İyilik yapmak sosyal ilişkileri de geliştirebilmektedir. İyilik yapan, besleyici ilişki tarzına sahip kişiler, diğer insanlar tarafından daha çok sevilir ve tercih edilirler. İyiliksever bir kişi olmak yalnızca normal arkadaşlıklarda değil, romantik ilişkilerde de avantaj sağlar. Nitekim araştırmalar, nezaket sahibi ve yardımsever birisi olmanın çekiciliği artırdığını ortaya koymuştur. Bunun tam tersi olarak, öfkeli, bencil, saldırgan yani bir bakıma zehirleyici ilişki tarzına sahip kişiler ise sevilmezler ve çevreleri tarafından istenmezler. Bu durum da sosyal destekten yoksun kalmaya, yalnızlığa ve değersizliğe yol açar.
Konu ile ilgili araştırmalar, iyilik yapmanın kan basıncını ve kortizol seviyesini düşürme, inflamasyonu ve ağrıyı azaltma gibi fiziksel sağlığı ölçülebilir düzeyde, olumlu yönde etkilediğini ortaya koymaktadır. Yaşlılar üzerinde yapılan bir araştırma sonucuna göre, düzenli gönüllülük faaliyetlerinde bulunmanın yaşlılarda ölüm riskini dörtte bir oranında azalttığı görülmüştür.

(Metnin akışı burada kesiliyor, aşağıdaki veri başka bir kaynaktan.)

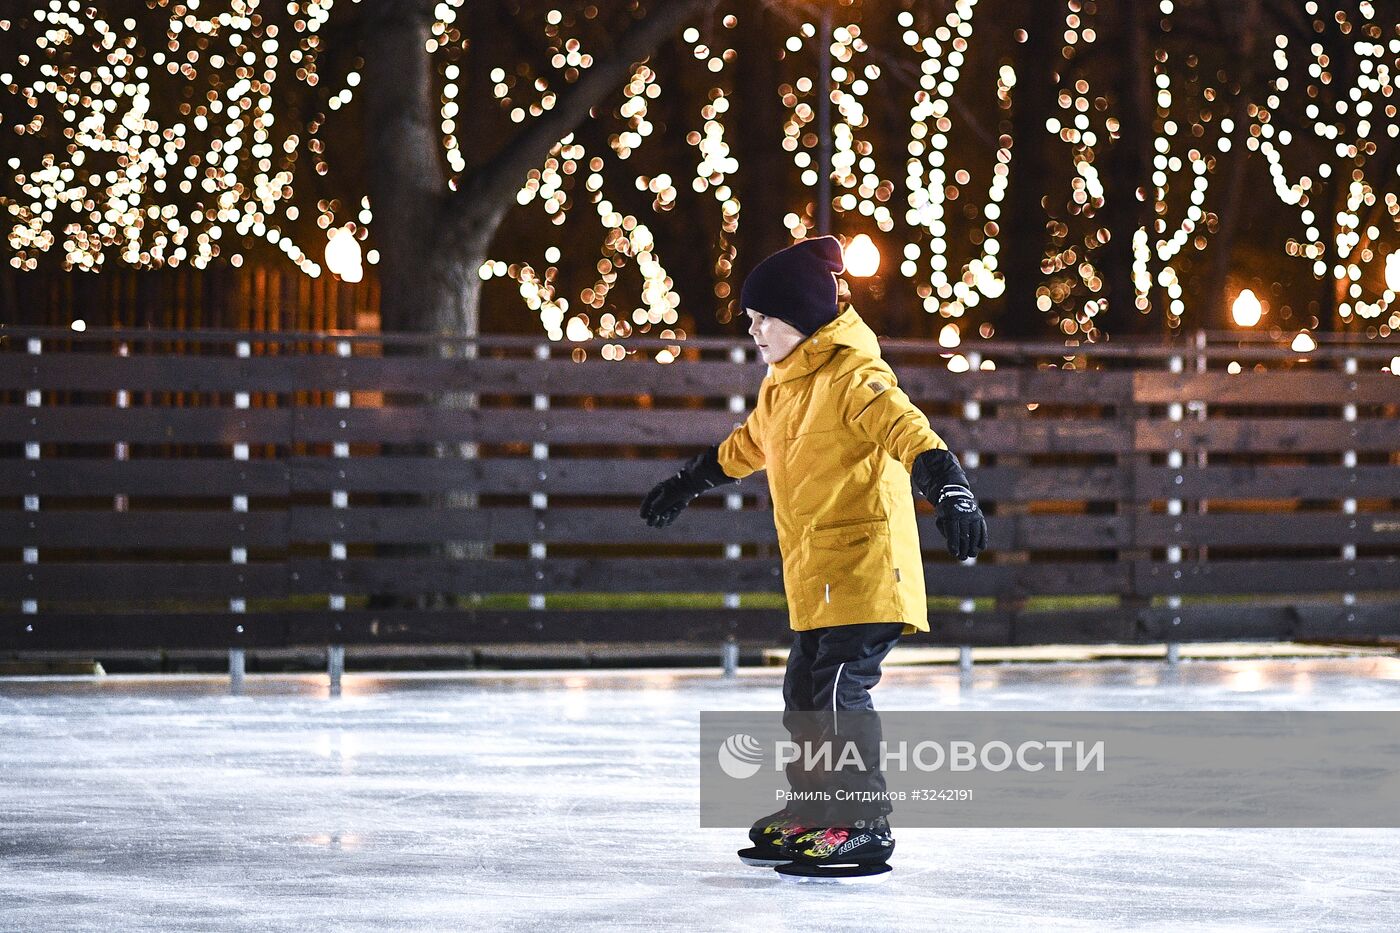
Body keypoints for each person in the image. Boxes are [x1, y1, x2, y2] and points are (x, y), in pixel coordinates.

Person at [639, 236, 987, 883]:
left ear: (799, 317)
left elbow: (911, 434)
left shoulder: (856, 376)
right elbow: (746, 446)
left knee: (835, 692)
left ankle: (862, 822)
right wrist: (688, 480)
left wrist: (953, 489)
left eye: (763, 319)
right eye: (749, 321)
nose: (754, 331)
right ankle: (817, 807)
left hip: (867, 570)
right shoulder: (783, 388)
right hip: (819, 578)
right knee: (802, 692)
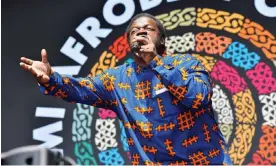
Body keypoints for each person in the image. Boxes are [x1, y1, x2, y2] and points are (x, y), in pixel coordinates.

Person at [20, 13, 232, 165]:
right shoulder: (117, 79)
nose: (140, 31)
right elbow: (79, 89)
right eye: (134, 31)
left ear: (162, 39)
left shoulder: (186, 64)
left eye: (148, 29)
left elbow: (197, 98)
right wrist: (50, 79)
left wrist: (156, 62)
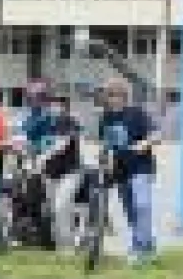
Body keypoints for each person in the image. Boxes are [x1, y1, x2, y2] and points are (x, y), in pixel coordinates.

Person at [97, 78, 161, 264]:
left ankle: (139, 249)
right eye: (110, 95)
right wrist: (104, 158)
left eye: (116, 95)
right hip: (120, 170)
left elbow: (157, 135)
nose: (113, 99)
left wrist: (144, 143)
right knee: (131, 211)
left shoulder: (137, 113)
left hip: (141, 167)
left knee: (142, 205)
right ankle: (146, 245)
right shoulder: (105, 117)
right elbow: (105, 144)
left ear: (124, 96)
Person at [40, 93, 83, 251]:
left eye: (59, 104)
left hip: (70, 173)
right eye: (52, 104)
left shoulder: (70, 121)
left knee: (61, 206)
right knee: (54, 210)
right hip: (50, 174)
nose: (55, 107)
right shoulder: (44, 122)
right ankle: (59, 246)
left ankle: (68, 247)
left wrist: (43, 157)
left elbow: (63, 144)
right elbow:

Başka bir çalışmada da iyilik amaçlı olarak başkalarına para harcamanın, yüksek tansiyon hastası yaşlı bireylerin kalp-damar sağlıklarını olumlu etkilediği ortaya konulmuştur. Yine bir başka araştırmada, iyilik yapmayı alışkanlık haline getirmenin gen ifadesinin düzenlenmesini de olumlu yönde etkilediği ve değiştirdiği anlaşılmıştır. Prososyal davranışlarda bulunduğumuzda, vücudumuz oksitosin salgılamaktadır. Bu hormon, kalp hastalıklarından korunmaya yardımcı olabilecek anti-inflamatuar özelliklere sahiptir. Oksitosin, ayrıca huzur ve sakinlik duygusu yaratır, acıyı azaltır ve bağışıklık sistemini güçlendirir. Bundan dolayı aşk ya da ilişki hormonu gibi adlarla anılmasının yanında “kalp koruyucu” olarak da adlandırılmaktadır.
Yardımseverliğin ve nezaketin yaygın olduğu toplumlarda hem yaşam kalitesi hem de mutluluk düzeyi yüksek olur. Böyle toplumlarda insanlar kendilerini güvende hisseder, yaşadıkları topluma güçlü bir aidiyet duyar ve onun gelişimi için çaba gösterirler. İyiliğin egemen olduğu bir sosyal ortamda bireyler yoğun bir sosyal ve duygusal destek görür, bu da yalnızlık ve izolasyon hissini büyük ölçüde azaltır. Bireysel mutluluk kadar toplumsal mutluluk da önemlidir. Toplumsal mutluluğu artırmanın yolu da iyilik davranışlarını çoğaltmaktan geçer.